Cover with gladwrap and refrigerate for an hour (regardless of whether you added the yeast or not.) You can also leave it overnight if you need to. Just take it out of the fridge fifteen minutes before you intend to use it, is all.
Set your oven to 190 C and line a baking tray with a piece of baking paper. Roughly chop (or, sigh, process) the chocolate into rubble, and mix it with the brown sugar.
Divide the dough into three even portions. Take one and roll it roughly into a circular shape, of about 25cm - though did I measure mine? Nay. Slice this circle like a pizza into eight triangular shapes. Nigella says 12, which you're welcome to do, but with my shoddy geometry skills I felt better making eight. Which are, anyhow, bigger.
Brush the sliced up circle with melted butter. Liberally sprinkle over some of the brown sugar and chocolate, then, roll up each portion from the largest side till it forms a rather sweet, squidgy little croissant shape. Lay each one on the baking tray, and repeat with the remaining two portions of dough.
Brush the tops with any remaining melted butter, then, if you've used yeast allow them to sit on top of the oven for about 15 minutes first. Either way, bake them for 20 minutes till puffy and dark golden on top.

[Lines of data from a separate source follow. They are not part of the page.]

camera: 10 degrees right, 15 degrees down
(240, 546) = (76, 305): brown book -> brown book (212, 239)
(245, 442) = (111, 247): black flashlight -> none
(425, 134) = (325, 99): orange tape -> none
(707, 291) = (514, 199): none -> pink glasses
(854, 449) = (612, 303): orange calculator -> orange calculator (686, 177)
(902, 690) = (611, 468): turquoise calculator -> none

I ate, I would estimate, about an eighth of the pastry dough - it's incredible, and these make so many that you can't possibly feel bad about the diminishing returns. But it's also worth stopping at some point, as these are one of those creations where the finished result honestly tastes even better than the uncooked mixture. Puffy and aggressively buttery, somehow not too sweet, the chocolate just a little smokily scorched from the oven - this is baking nirvana. And a pointed reminder that though I love being on holiday, it's delightful to throw my arms around the kitchen again and give it a big old hug. Metaphorically, I mean.
I'll leave it there lest I suddenly get sick again and have to postpone this blog post by yet another day. Thanks for coming back to me, my people! I'ma metaphorically throw my arms around you, too. Actually I think I mean...figuratively? Because it's not a metaphor for anything. No: I really will leave it here, because I feel like my month away from constant writing and self-editing is becoming reeeeeally obvious all of a sudden.

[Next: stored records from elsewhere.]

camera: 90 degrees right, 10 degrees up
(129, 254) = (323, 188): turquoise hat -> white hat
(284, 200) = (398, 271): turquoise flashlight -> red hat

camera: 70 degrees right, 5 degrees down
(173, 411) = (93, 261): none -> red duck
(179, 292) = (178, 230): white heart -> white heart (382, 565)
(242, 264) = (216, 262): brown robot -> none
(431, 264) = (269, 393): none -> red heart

In my haste to get this published, I did - somehow - forget one thing, which is that our friends met Tim and I at the airport at 9am, completely unbeknownst to us, to strew us with garlands and beads and hug us and pretty much make us feel like MUCH better people than we really are. The belovedness was just bouncing off the walls, and we couldn't have fathomed a better way to come home. Friends: we love you. See a few beautiful snaps (please be charitably kind about my blanched, long-haul-flight face) from that morning from clever photographer Sarah-Rose, if you please.

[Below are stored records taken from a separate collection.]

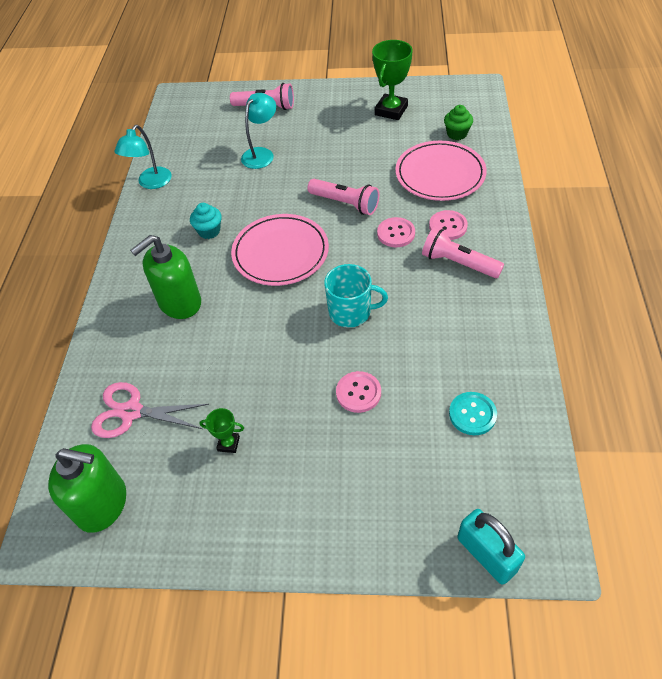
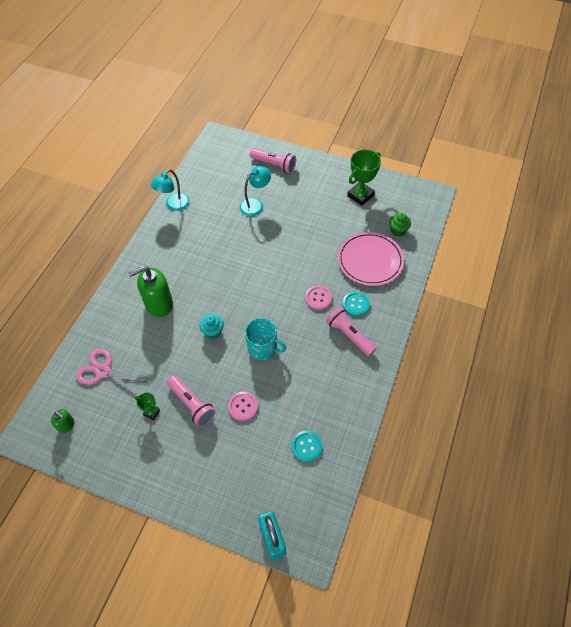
camera: 15 degrees right, 5 degrees up
(102, 504) = (66, 425): green soap dispenser -> green soap dispenser, size x0.49
(209, 231) = (197, 256): turquoise cupcake -> turquoise cupcake (213, 331)
(280, 253) = (236, 288): pink plate -> none
(345, 204) = (295, 263): pink flashlight -> pink flashlight (192, 404)
(448, 226) = (356, 304): pink button -> turquoise button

Title via: it's not a song, but it's Judy Garland's quote from The Wizard of Oz, and Judy Garland is flawless perfection, so.
Dark Dark Dark, Daydreaming. With a name like that, I knew I was going to love them. Tim and I saw this band in New Orleans. They're really, really beautiful.
Down In The Treme, by John Boutte. We...were not only staying in the Treme, we also saw John Boutte himself sing this song. Oh, that place. "It'll get you, child", as our host told me knowingly.
Next time: I'm not sure - am looking forward to just regularly cooking again. However, I am on a noble crusade to find a really, really good American biscuit recipe, being so sad that they don't seem to exist here in New Zealand - so if you know of one you can point me in the direction of, I'd be super obliged.